I learned a lot from taking ballet for years. As a young adult, I even went back to ballet class on my own–and searched out Mrs. B. More recently, Mom attended a lecture on Swan Lake by my old teacher who still looks marvelous (yes, Mom sent a picture).
I loved art class and it gave me an advantage in art classes in public school.
Piano taught me about music in a general sense. It also taught me that I was a disorganized and lazy fool who threw away opportunities.
My parents found it hard to carve out money for these lessons. I felt ungrateful.
Now I’m kind of winded with guilt when I think of how many kids would have loved these lessons and they received none.
Sometimes I wonder if I would have become a more outgoing person if I’d been allowed to pursue the arts that appealed to my child sense of fun–tap dance, highland dancing, singing, acting, and riding (which I tend to think of as an art as well as a sport)–rather than pursuing the more introverted endeavors of ballet (huge focus on barre work), piano, and art.
Did I learn any parenting lessons from my experience? Hahaha. No. And yes.
When my daughter was little, she showed singing talent by age four. I thought I would ignore that and encourage her in sports, rather than the “typical” lessons for little girls. I went on and on yadda yadda how I would put her in soccer and roller hockey and keep her away from the “expected” activities for girls.
But when she was six, she begged for shoes that make noise, and I knew I couldn’t force her in a direction I thought was correct. The way she could get shoes that made noise was to take tap lessons. Now, after years of dance, voice, and acting lessons (that cost me buckets of money) and years of experience in those areas, my daughter is able to go after her own interests–as she says, she follows her dream. For full disclosure, by age nine, she had the makings of a talented athlete according to her PE teacher, but she had to decide between performing lessons and sports because there is only so much time and money, and she had religious classes as well. She chose performing.
If you think I’m writing this to point out that my mother was wrong to choose my lessons and that I was right to let my daughter’s interests call the shots, I’m not. Well, maybe I thought that once, but not any more. I was a lucky duck for my lessons and my teachers, and my daughter was also blessed to have the lessons and teachers she had. I’m not sure either philosophy is right.
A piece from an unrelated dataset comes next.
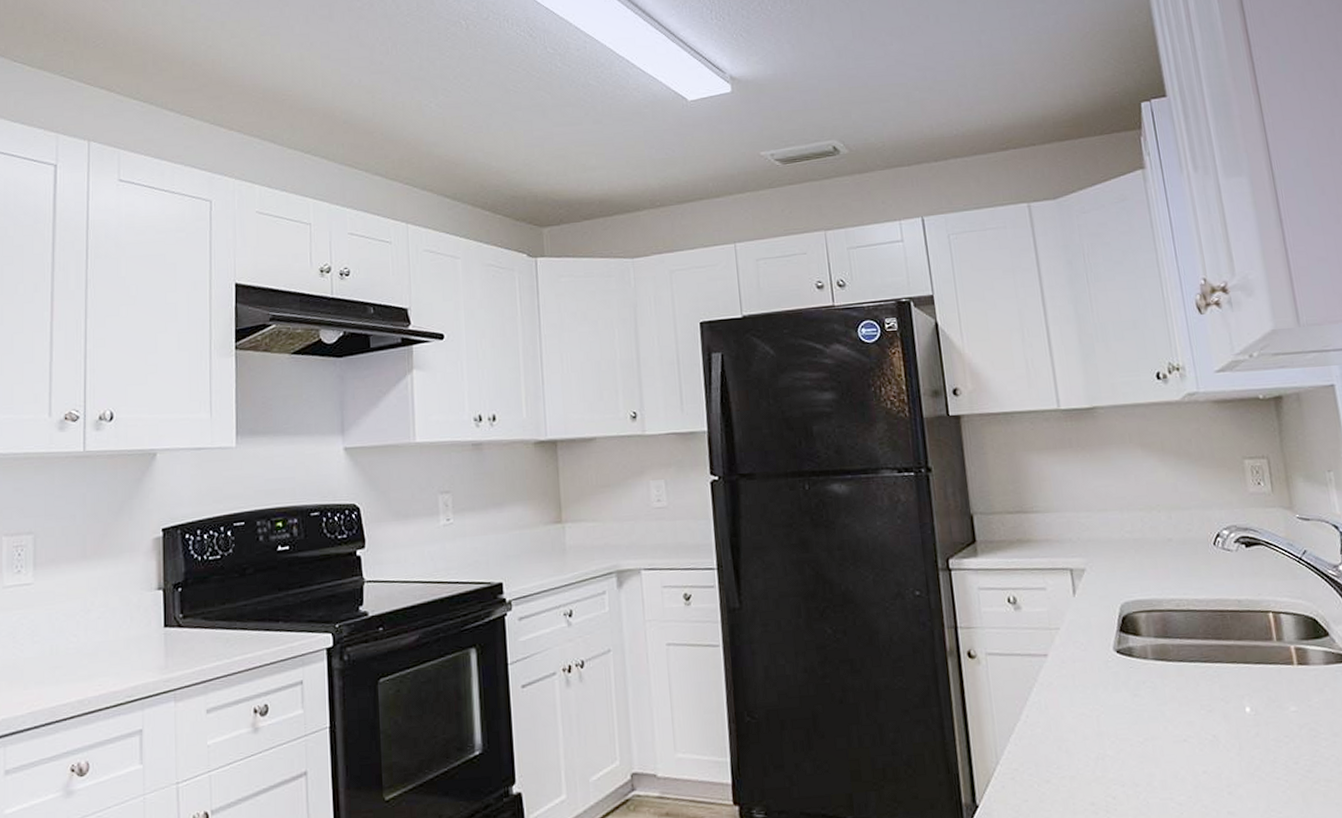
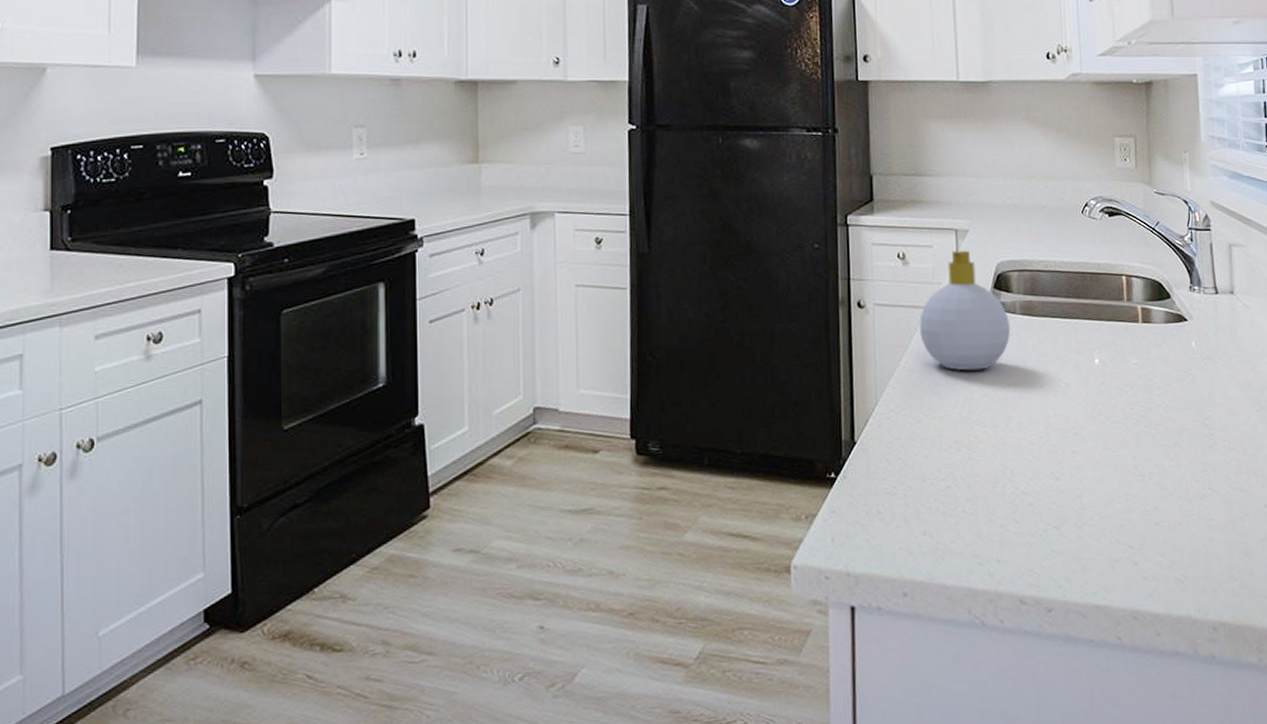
soap bottle: none [1038,591,1144,724] -> present [919,250,1011,371]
Training and experiences do help guide our paths in life. Maybe I would be more outgoing if I’d had tap and voice lessons, but then it’s less likely that I would be a writer. If my daughter had been persuaded to pursue soccer at a certain point in her life, who knows where her life would be today? She wouldn’t be the brilliant performer she is, though, that I believe.
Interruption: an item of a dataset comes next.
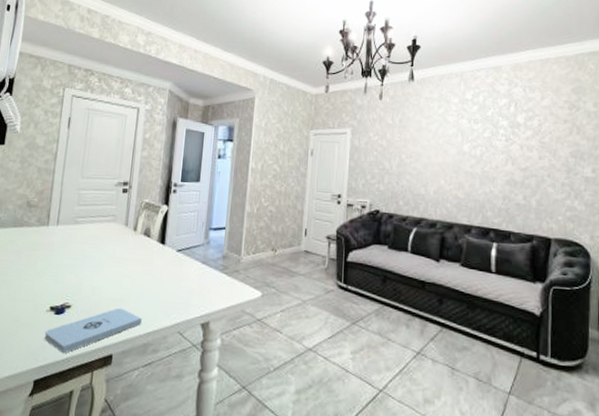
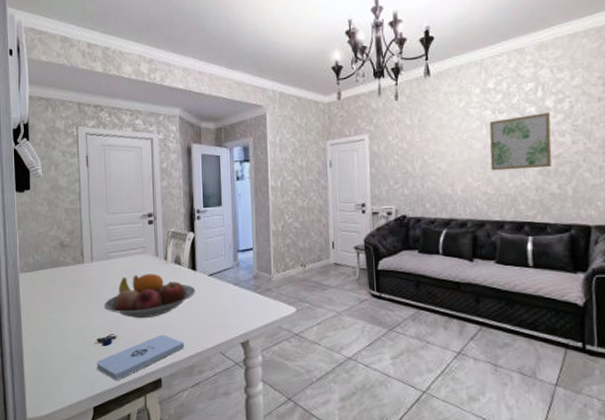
fruit bowl: none [62,243,162,290] -> present [103,273,196,319]
wall art: none [463,127,521,179] -> present [489,113,552,171]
If neither of us had had these lessons at all, our paths would have been still different. Different, not necessarily worse or better. That’s just my opinion. But I can almost hear other opinions clamoring out there. Maybe you had lessons you hated? Or lessons you couldn’t have that you wanted so bad you still feel resentful? Maybe you think kids shouldn’t have lessons at all until they prove themselves worthy of them?
What is your opinion of supplemental art and music (type) lessons for kids?
One last thing: I feel very very strongly that art and music (and dance and drama) should be offered in public school for children of all ages. This is a different subject than after-school lessons, but obviously related.